While I did not experience the Civil Rights Movement of the 1960’s, the past year for me has marked a turning point for America.  Diversity, inclusion and equality were the subject of countless discussions and debates. It was weekly front-page news in Rhode Island and across the nation, as we explored how America addresses its differences, and explored the roots of our obvious disparities based on race, class, gender, sexuality and religion. The topics covered were as varied as the participants. It quickly became evident that Americans were struggling (and continue to struggle) to find common understanding and common ground.

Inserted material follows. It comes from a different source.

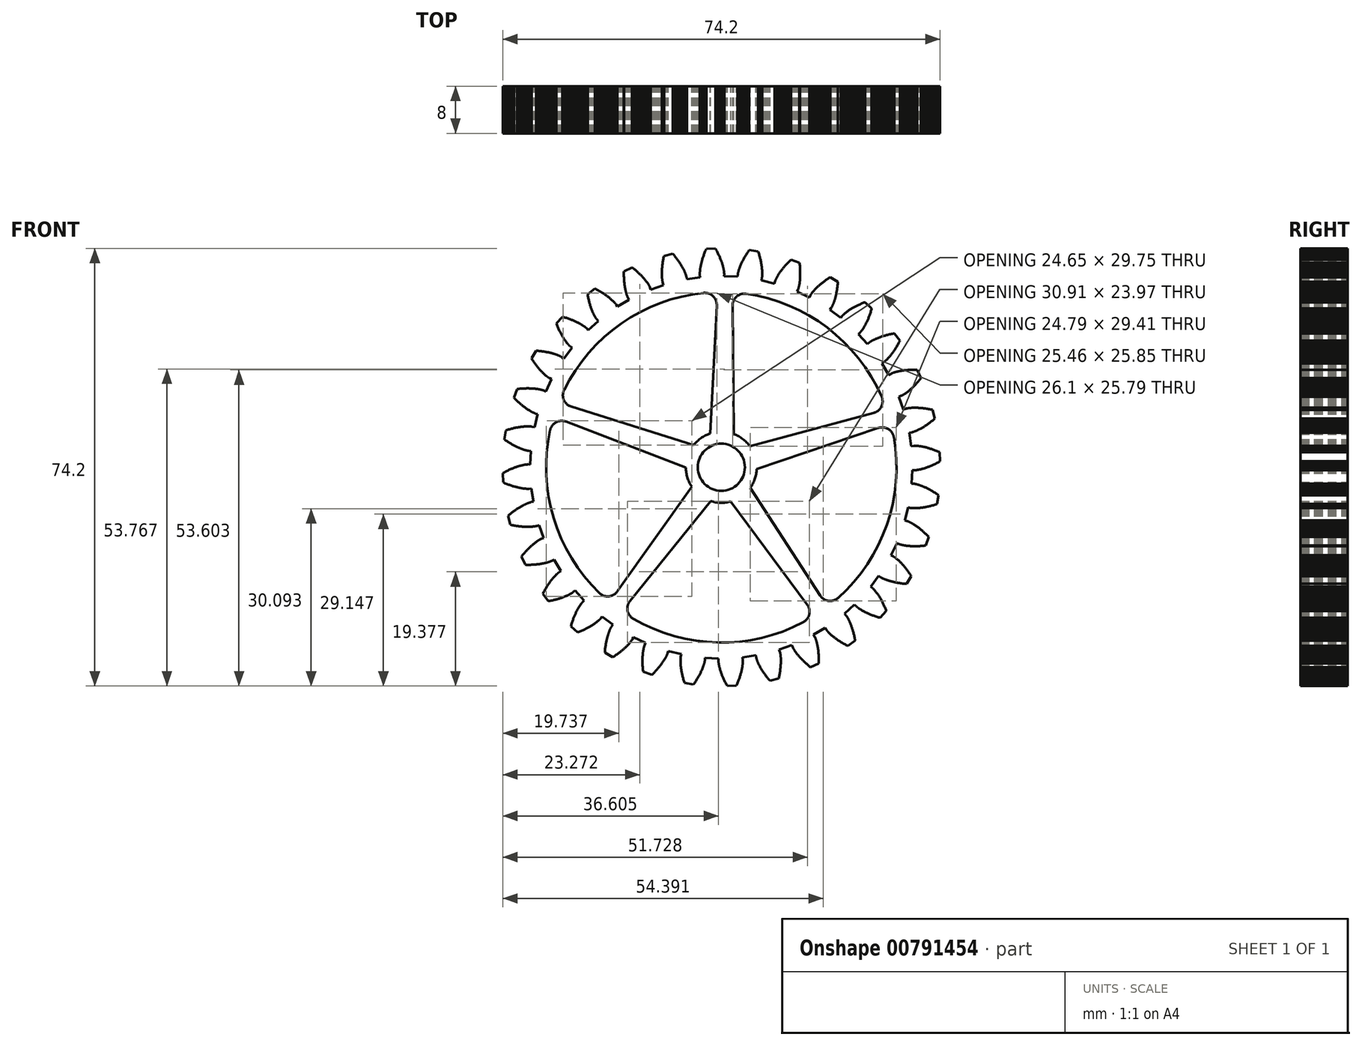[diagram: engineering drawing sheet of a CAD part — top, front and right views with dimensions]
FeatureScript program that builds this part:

While the voices may sometimes seem to be growing louder and opinions ever more entrenched,  a larger and larger percentage of Americans are – either by choice or by necessity – entering into discussions and debates about equity and diversity in America. The ideal that most of us desire, even if there is vast disagreement about how to get there, is the very “oasis of freedom and justice” envisioned by Dr. King in his I Have a Dream speech.  We are still struggling to “transform the jangling discords of our nation into a beautiful symphony of brotherhood.” I look forward to the remarks from Judge Reeves about how far we have come, the current challenges we are facing, and the progress that lies before us.

About Judge Reeves

Judge Reeves is a 1986 magna cum laude graduate of Jackson State University with a major in Political Science, and obtained his law degree from the University of Virginia School of Law in 1989. He has enjoyed a distinguished career as a lawyer and a jurist.  Upon graduating from law school, he clerked for Justice Reuben V. Anderson of the Mississippi Supreme Court. He practiced law with the Phelps Dunbar law firm before serving as Assistant United States Attorney, Chief of the Civil Division for the Southern District of Mississippi. He served nationally on the Department of Justice Civil Chiefs Working Group and was awarded a Certificate of Commendation for the Civil Rights Division of the U.S. Department of Justice. Immediately prior to his nomination to the federal district court by President Barack Obama in 2010, Judge Reeves was engaged in private practice with Pigott Reeves Johnson, P.A., a law firm he co-founded in 2001. Judge Reeves has served on numerous boards and commissions, including those of the ACLU of Mississippi, Mississippi Workers Center for Human Rights, Mississippi Center for Justice, Mississippi Access to Justice Commission, Mississippi Center for Legal Services and the Mississippi Capital Defense Resource Center. Judge Reeves is also the recipient of many honors and awards including the Magnolia Bar’s highest honor, the R. Jess Brown Award. He was named the Mississippi Association of Justice’s Distinguished Jurist of the Year for 2014-2015.